Ma altre “fake news” stanno sfuggendo. Per esempio, il 29 maggio la presidente della Camera, Nancy Pelosi (Democratica) protesta perché su Facebook è circolato un suo video con l’audio alterato. Non le fanno dire cose che non ha detto, semplicemente gli autori hanno rallentato la sua voce ottenendo un effetto comico. La Pelosi non ha gradito e nei suoi commenti ha ricordato come la propaganda russa si sia infiltrata anche nel social network di Zuckerberg (“Povero Facebook, involontariamente sfruttato dai russi”).

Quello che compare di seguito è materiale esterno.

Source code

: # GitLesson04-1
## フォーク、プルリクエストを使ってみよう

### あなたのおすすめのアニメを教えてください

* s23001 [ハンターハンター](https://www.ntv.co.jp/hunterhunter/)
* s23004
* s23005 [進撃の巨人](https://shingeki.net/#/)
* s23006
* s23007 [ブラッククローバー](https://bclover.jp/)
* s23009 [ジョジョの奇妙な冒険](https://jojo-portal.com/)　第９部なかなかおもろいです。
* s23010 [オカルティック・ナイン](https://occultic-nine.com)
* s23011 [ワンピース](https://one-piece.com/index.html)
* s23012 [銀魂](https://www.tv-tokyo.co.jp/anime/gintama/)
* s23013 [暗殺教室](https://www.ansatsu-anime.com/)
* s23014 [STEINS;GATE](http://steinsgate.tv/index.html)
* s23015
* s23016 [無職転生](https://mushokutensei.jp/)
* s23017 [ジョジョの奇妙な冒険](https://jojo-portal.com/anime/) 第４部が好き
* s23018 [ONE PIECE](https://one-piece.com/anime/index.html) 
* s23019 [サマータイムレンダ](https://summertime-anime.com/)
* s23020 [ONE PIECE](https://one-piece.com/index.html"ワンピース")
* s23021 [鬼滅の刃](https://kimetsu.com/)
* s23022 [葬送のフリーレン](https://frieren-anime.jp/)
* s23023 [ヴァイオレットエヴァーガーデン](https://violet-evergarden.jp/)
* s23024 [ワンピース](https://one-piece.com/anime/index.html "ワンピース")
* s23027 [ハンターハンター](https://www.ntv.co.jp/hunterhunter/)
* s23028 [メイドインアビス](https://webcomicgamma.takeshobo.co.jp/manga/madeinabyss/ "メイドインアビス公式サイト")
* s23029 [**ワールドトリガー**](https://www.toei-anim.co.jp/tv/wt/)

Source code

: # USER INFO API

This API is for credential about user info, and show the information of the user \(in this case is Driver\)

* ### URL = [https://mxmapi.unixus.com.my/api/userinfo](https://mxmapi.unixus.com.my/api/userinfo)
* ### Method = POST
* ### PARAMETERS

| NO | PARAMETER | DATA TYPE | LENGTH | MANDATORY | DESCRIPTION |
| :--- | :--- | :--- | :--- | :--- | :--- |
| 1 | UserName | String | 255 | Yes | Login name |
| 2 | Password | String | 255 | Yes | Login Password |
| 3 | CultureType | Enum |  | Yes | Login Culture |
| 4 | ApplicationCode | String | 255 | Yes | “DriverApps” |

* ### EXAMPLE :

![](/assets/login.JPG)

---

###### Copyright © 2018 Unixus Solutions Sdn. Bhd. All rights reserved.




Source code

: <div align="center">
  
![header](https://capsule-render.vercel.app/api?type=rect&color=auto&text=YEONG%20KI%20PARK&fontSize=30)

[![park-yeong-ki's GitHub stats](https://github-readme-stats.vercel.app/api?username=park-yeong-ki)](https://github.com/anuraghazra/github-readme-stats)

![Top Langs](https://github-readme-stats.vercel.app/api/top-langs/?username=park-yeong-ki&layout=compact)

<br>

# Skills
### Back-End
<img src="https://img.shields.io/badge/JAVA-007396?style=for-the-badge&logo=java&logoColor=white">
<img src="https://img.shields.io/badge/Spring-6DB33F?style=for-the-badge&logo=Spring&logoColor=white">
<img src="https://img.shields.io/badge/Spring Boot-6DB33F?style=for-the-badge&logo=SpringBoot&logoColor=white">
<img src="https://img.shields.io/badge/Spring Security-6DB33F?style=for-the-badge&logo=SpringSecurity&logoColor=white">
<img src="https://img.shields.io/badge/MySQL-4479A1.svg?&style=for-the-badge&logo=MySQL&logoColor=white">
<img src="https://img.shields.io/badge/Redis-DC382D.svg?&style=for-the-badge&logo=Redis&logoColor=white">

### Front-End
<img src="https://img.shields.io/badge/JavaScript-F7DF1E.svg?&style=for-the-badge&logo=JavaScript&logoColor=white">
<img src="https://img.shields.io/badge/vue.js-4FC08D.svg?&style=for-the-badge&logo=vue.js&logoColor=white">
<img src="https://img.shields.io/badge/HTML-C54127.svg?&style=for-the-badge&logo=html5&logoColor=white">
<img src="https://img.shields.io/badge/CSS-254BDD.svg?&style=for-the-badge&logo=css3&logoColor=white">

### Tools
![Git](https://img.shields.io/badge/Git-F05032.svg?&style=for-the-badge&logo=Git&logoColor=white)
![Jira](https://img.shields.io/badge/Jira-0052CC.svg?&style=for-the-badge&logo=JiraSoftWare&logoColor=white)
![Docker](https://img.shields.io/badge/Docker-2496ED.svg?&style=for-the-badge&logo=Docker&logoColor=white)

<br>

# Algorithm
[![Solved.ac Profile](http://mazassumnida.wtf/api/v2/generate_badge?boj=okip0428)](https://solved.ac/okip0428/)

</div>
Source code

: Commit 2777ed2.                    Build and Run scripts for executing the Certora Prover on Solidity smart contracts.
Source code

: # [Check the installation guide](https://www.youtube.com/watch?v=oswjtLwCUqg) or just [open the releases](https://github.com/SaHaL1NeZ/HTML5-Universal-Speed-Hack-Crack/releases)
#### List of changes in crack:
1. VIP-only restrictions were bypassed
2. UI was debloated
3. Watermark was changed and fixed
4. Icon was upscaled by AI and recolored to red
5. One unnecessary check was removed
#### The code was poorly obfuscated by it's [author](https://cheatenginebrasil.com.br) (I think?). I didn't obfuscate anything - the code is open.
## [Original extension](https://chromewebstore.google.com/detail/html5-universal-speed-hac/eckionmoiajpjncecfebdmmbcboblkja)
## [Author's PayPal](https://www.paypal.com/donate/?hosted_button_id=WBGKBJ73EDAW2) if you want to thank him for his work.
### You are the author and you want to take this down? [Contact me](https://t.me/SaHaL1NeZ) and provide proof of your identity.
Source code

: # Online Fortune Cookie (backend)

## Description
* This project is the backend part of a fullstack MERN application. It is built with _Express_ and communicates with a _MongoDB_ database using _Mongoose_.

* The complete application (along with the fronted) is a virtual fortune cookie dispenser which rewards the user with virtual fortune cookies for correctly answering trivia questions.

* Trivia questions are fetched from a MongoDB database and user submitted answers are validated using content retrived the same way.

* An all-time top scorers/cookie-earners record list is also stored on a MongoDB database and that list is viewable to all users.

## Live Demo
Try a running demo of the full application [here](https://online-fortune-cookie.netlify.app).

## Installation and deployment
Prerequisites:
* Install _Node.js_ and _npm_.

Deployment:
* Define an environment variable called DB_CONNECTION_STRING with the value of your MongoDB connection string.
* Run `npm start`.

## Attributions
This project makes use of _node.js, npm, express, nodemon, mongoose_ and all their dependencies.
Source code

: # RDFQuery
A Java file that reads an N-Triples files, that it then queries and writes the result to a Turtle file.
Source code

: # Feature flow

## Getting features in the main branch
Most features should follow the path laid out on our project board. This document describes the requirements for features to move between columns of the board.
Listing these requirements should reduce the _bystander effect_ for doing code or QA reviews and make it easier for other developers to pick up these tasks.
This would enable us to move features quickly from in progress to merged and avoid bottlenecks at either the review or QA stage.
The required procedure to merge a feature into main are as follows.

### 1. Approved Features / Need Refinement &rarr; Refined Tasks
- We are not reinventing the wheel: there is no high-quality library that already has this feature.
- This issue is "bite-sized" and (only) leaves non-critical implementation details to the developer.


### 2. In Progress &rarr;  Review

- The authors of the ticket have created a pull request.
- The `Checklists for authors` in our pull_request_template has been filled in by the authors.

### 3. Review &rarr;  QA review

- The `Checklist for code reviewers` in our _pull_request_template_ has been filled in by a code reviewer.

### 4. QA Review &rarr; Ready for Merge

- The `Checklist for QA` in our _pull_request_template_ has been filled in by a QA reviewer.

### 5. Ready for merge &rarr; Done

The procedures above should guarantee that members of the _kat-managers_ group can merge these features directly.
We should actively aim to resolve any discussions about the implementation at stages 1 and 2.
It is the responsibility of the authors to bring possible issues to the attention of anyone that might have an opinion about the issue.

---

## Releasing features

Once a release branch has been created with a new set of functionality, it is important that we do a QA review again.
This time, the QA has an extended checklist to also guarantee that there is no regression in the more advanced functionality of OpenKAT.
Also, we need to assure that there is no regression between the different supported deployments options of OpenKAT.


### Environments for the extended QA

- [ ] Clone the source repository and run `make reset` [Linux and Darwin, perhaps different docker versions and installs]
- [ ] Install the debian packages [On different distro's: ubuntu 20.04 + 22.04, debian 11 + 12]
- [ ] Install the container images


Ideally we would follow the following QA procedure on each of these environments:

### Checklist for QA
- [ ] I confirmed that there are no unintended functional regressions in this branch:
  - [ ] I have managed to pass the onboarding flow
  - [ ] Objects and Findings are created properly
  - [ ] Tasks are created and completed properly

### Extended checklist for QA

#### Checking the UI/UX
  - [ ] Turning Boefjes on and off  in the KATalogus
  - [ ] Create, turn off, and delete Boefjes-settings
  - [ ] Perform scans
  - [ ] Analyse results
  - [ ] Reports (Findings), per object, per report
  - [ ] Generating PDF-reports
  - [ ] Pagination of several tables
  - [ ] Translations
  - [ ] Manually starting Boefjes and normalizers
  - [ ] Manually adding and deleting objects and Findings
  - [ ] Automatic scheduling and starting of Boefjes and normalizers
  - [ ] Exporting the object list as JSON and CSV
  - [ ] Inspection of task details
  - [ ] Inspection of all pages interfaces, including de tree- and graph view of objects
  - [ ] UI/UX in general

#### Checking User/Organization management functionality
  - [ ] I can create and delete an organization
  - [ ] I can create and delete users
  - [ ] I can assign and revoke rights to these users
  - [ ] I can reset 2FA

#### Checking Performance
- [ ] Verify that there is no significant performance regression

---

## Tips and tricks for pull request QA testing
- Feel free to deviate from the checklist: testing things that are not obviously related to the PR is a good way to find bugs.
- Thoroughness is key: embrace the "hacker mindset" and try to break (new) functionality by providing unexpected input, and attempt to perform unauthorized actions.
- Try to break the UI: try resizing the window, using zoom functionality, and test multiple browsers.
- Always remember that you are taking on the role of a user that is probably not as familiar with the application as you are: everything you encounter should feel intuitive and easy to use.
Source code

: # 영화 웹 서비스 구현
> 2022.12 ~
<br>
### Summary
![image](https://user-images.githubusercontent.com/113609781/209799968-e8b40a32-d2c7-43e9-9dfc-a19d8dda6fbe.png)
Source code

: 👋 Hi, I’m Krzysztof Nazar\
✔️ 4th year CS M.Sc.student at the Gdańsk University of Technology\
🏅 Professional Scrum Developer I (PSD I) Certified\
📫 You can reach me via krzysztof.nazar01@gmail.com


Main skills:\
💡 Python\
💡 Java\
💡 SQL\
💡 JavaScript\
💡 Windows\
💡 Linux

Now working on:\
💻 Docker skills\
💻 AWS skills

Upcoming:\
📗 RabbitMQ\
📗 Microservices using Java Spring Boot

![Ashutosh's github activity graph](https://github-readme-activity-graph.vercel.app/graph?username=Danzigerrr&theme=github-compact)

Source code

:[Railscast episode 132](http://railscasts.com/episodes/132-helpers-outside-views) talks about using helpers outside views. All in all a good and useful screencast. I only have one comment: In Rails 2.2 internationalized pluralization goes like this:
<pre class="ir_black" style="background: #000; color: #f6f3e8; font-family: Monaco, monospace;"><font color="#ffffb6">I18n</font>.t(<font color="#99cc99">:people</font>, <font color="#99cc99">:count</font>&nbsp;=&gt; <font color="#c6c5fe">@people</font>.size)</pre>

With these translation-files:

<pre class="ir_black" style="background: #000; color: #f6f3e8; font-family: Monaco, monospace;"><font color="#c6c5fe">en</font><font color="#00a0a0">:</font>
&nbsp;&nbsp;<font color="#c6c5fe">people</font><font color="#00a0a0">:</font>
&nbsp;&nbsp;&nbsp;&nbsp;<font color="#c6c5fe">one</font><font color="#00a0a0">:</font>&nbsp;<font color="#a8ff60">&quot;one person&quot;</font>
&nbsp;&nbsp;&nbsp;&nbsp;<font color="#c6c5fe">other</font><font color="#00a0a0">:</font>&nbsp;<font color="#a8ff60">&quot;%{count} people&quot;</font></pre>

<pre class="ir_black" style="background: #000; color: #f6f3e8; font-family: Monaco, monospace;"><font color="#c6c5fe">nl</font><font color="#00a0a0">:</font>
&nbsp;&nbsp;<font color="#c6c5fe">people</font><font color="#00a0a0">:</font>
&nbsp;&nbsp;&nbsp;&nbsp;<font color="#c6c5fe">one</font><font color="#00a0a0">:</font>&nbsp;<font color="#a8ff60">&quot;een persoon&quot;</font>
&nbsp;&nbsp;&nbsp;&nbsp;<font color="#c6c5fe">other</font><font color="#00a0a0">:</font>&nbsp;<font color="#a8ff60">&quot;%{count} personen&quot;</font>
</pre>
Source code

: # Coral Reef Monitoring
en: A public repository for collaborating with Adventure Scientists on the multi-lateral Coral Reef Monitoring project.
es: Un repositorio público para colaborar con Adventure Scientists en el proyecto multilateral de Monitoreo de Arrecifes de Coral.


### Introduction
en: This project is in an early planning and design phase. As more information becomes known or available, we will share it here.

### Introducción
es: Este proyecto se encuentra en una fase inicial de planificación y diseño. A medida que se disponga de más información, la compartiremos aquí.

In un altro suo intervento da pompiere, Monika Bickert ha assicurato in un’intervista alla CNN che Facebook “ha agito” anche nel caso del video incriminato, “decelerando” la sua diffusione.

In altri casi, Facebook è intervenuto più a gamba tesa, rimuovendo non solo il contenuto ma anche gli autori di contenuti sgraditi. All’inizio di maggio, utenti ritenuti “pericolosi”, fra cui il leader della Nation of Islam Louis Farrakhan, il teorico complottista Alex Jones e il provocatore della alt-right Milo Yiannopoulos, sono stati rimossi da Facebook e Instagram. Non solo per i contenuti che hanno pubblicato finora, ma anche per quelli che avrebbero potuto pubblicare in futuro. Benché bipartisan, si è trattato di una scelta politica. Non si tratta, infatti, di condannati per atti di terrorismo, né di personaggi legati alla propaganda di network terroristici. Non sono persone che usano Facebook e altri social media per pianificare attentati.

La teoria no-vax è sicuramente anti-scientifica e le conseguenze della sua diffusione possono essere anche molto gravi. A nessuno piace essere preso in giro con l’alterazione della voce in un video. E la retorica di estremisti (soprattutto Farrakhan) non può essere considerata come parte di un sano dibattito politico.

Ma la colpa è della bacheca su cui si affiggono comunicati no-vax, video comici, discorsi di estremisti? Perché proviamo a immaginarci Facebook come se fosse un oggetto fisico: non può essere paragonato ad un quotidiano, ma, appunto, ad una bacheca. Sulla bacheca può essere esposto un ritaglio di quotidiano serio (oltre a nostre foto di famiglia, fogli con dichiarazioni d’amore, richieste di lavoro, ecc…), così come un trafiletto di un rotocalco di infima categoria pieno di notizie false. La colpa è di chi lo ha appeso, di chi lo ha scritto, di chi lo ha pubblicato? O della bacheca? Se Facebook è responsabile di ciò che pubblica, dovrà necessariamente aumentare i controlli sui contenuti. Ma allora, gradualmente, si sta trasformando in un giornale, con una sua linea editoriale. Il problema è che almeno il 99% dei due miliardi di utenti Facebook del mondo considera quel social network come una bacheca libera e non si accorge che, nel frattempo, sta diventando un giornale. E altererà inconsciamente la loro visione del mondo, mostrando solo una selezione (anche ideologica) di ciò che viene spontaneamente condiviso. Pensiamoci bene, quando si andrà al voto e qualcuno parlerà di “lotta alle fake news”. Oggi la censura tocca ai no-vax e ad “estremisti” politici selezionati. Domani a chi?